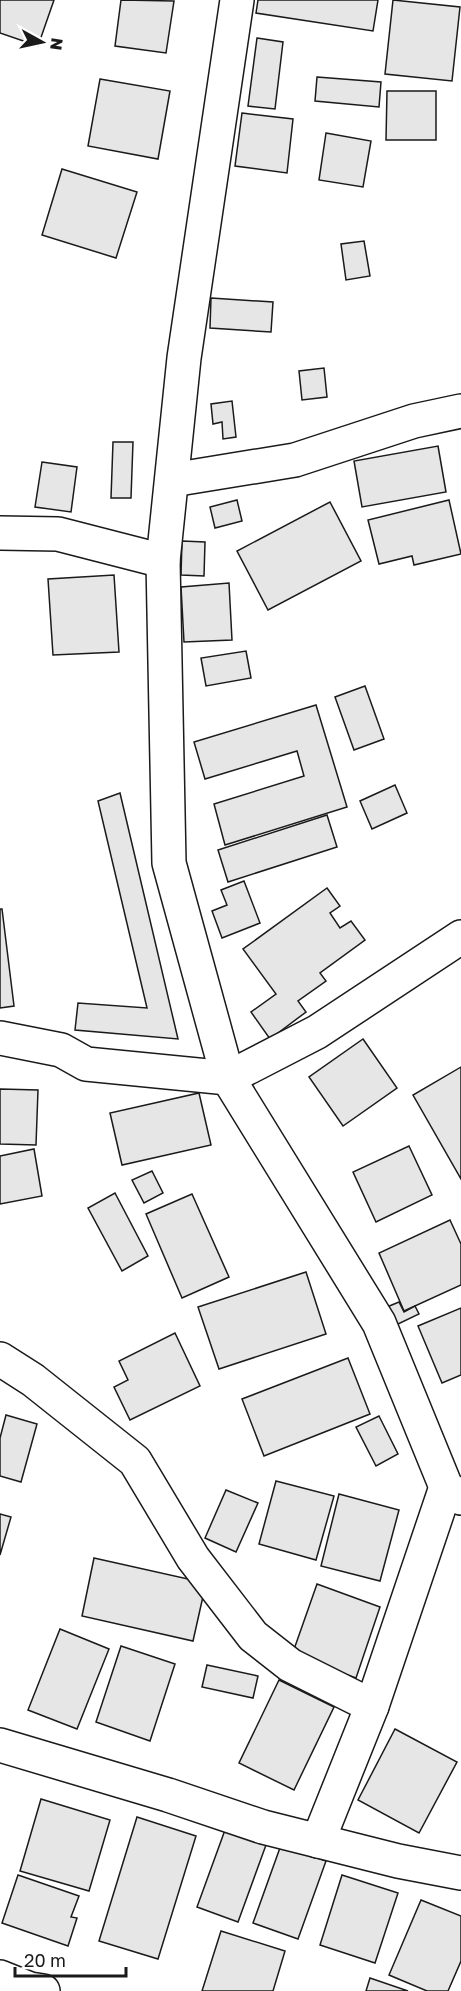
<svg xmlns="http://www.w3.org/2000/svg" width="461" height="1991" font-family="'Golos Text',sans-serif">
<style>
.building{fill:#e6e6e6;stroke:#1a1a1a;stroke-width:1.5}
.lines{fill:none;stroke-linecap:round;stroke-linejoin:round}
.street-casing{stroke:#1a1a1a;stroke-width:36}
.street{stroke:#fff;stroke-width:33}
</style>
<rect width="100%" height="100%" fill="#fff"/>
<g class="building">
<path d="M0,0H54L38,46L0,33Z"/>
<path d="M121,0L174,1L166,53L115,46Z"/>
<path d="M258,0H378L373,31L256,13Z"/>
<path d="M393,0L460,7L452,81L385,74Z"/>
<path d="M257,38L283,42L275,109L248,106Z"/>
<path d="M317,77L381,82L379,107L315,101Z"/>
<path d="M100,79L170,91L158,159L88,146Z"/>
<path d="M387,91H436V140H386Z"/>
<path d="M242,113L293,119L287,173L235,166Z"/>
<path d="M326,133L371,141L363,187L319,180Z"/>
<path d="M62,169L137,192L116,258L42,235Z"/>
<path d="M364,241L370,276L346,280L341,244Z"/>
<path d="M211,298L273,302L271,332L210,328Z"/>
<path d="M324,368L327,397L302,400L299,371Z"/>
<path d="M232,401L236,437L223,439L222,422L213,424L211,404Z"/>
<path d="M113,442H133L131,498H111Z"/>
<path d="M438,446L446,492L362,507L354,461Z"/>
<path d="M42,462L77,467L71,512L35,507Z"/>
<path d="M237,500L242,521L215,528L210,507Z"/>
<path d="M449,500L461,554L414,565L412,556L379,564L368,520Z"/>
<path d="M330,502L361,561L268,610L237,551Z"/>
<path d="M182,541L205,542L204,576L181,575Z"/>
<path d="M114,575L119,652L53,655L48,579Z"/>
<path d="M229,583L232,640L184,642L181,587Z"/>
<path d="M246,651L251,678L206,686L201,658Z"/>
<path d="M365,686L384,739L354,750L335,697Z"/>
<path d="M316,705L347,807L225,845L214,804L304,776L297,751L205,779L194,742Z"/>
<path d="M395,785L407,813L372,829L360,801Z"/>
<path d="M120,793L178,1039L75,1030L78,1003L147,1008L98,801Z"/>
<path d="M327,815L337,847L228,882L218,850Z"/>
<path d="M244,881L260,923L222,938L212,911L227,905L221,890Z"/>
<path d="M327,888L340,906L330,913L340,928L351,921L365,940L320,973L326,981L298,1001L306,1012L270,1039L251,1012L276,994L243,949Z"/>
<path d="M0,909H2L14,1006L0,1008Z"/>
<path d="M363,1039L397,1088L343,1126L309,1077Z"/>
<path d="M461,1067V1179L413,1095Z"/>
<path d="M0,1089L38,1090L36,1145L0,1144Z"/>
<path d="M199,1093L211,1145L122,1165L110,1113Z"/>
<path d="M409,1146L432,1195L376,1222L353,1172Z"/>
<path d="M34,1149L42,1196L0,1204V1156Z"/>
<path d="M152,1171L163,1193L144,1203L132,1180Z"/>
<path d="M115,1193L148,1256L122,1271L88,1208Z"/>
<path d="M192,1194L229,1277L182,1298L146,1214Z"/>
<path d="M450,1220L461,1244V1285L404,1311L379,1253Z"/>
<path d="M306,1272L326,1334L219,1369L198,1307Z"/>
<path d="M399,1302L404,1312L415,1306L419,1314L396,1325L387,1307Z"/>
<path d="M461,1308V1375L442,1383L418,1326Z"/>
<path d="M175,1333L200,1386L130,1420L114,1387L128,1380L119,1361Z"/>
<path d="M348,1358L370,1414L264,1456L242,1399Z"/>
<path d="M6,1415L37,1424L21,1482L0,1476V1438Z"/>
<path d="M379,1416L398,1454L376,1466L356,1427Z"/>
<path d="M276,1481L334,1496L316,1560L259,1544Z"/>
<path d="M226,1490L258,1503L236,1552L205,1538Z"/>
<path d="M339,1494L399,1510L380,1581L321,1566Z"/>
<path d="M0,1514L11,1517L0,1555Z"/>
<path d="M94,1558L206,1583L193,1641L82,1616Z"/>
<path d="M317,1584L380,1607L356,1678L292,1655Z"/>
<path d="M60,1629L109,1649L77,1729L28,1710Z"/>
<path d="M121,1646L175,1664L150,1741L96,1722Z"/>
<path d="M207,1665L258,1676L253,1698L202,1687Z"/>
<path d="M279,1680L334,1707L294,1790L239,1763Z"/>
<path d="M395,1729L457,1762L419,1833L358,1800Z"/>
<path d="M41,1799L110,1820L89,1891L20,1871Z"/>
<path d="M137,1817L196,1836L158,1959L99,1941Z"/>
<path d="M225,1830L266,1845L238,1922L197,1907Z"/>
<path d="M281,1845L326,1861L298,1939L253,1923Z"/>
<path d="M18,1875L79,1896L71,1917L77,1918L68,1946L2,1923Z"/>
<path d="M342,1875L398,1893L375,1963L320,1945Z"/>
<path d="M421,1900L461,1916V1961L448,1991H427L389,1975Z"/>
<path d="M221,1931L285,1951L273,1991H202Z"/>
<path d="M370,1978L408,1991H366Z"/>
</g>
<g class="lines">
<defs>
<g id="street">
<path d="M237,0L184,358L163,561L169,863L228,1078L379,1323L446,1487L461,1498"/>
<path d="M172,480L295,460L414,421L461,411"/>
<path d="M0,533L58,534L163,561"/>
<path d="M0,1038L61,1050L86,1064L228,1078L317,1032L461,937"/>
<path d="M0,1359L33,1380L135,1461L193,1558L253,1636L290,1665L372,1706"/>
<path d="M0,1745L168,1795L263,1827L398,1861L461,1873"/>
<path d="M318,1841L372,1706L446,1487"/>
<path d="M0,1977L30,1989L43,1991"/>
</g>
</defs>
<use href="#street" class="street-casing"/>
<use href="#street" class="street"/>
</g>
<g transform="translate(42 42) rotate(98)" stroke="#ffffff" stroke-width="4.5" paint-order="stroke">
<path d="M0-4.5L10 22L0 15L-10 22Z" fill="#1a1a1a"/>
<text y="-9" font-size="16" font-weight="bold" text-anchor="middle" fill="#1a1a1a">N</text>
</g>
<path d="M15 1967v9h111v-9" fill="none" stroke="#1a1a1a" stroke-width="3"/>
<text x="24" y="1967" font-size="18" fill="#1a1a1a" stroke="#ffffff" stroke-width="4.5" paint-order="stroke">20 m</text>
</svg>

Work required: Every line of the material that includes the word "order" needs to be copied.

The answer:
<g transform="translate(42 42) rotate(98)" stroke="#ffffff" stroke-width="4.5" paint-order="stroke">
<text x="24" y="1967" font-size="18" fill="#1a1a1a" stroke="#ffffff" stroke-width="4.5" paint-order="stroke">20 m</text>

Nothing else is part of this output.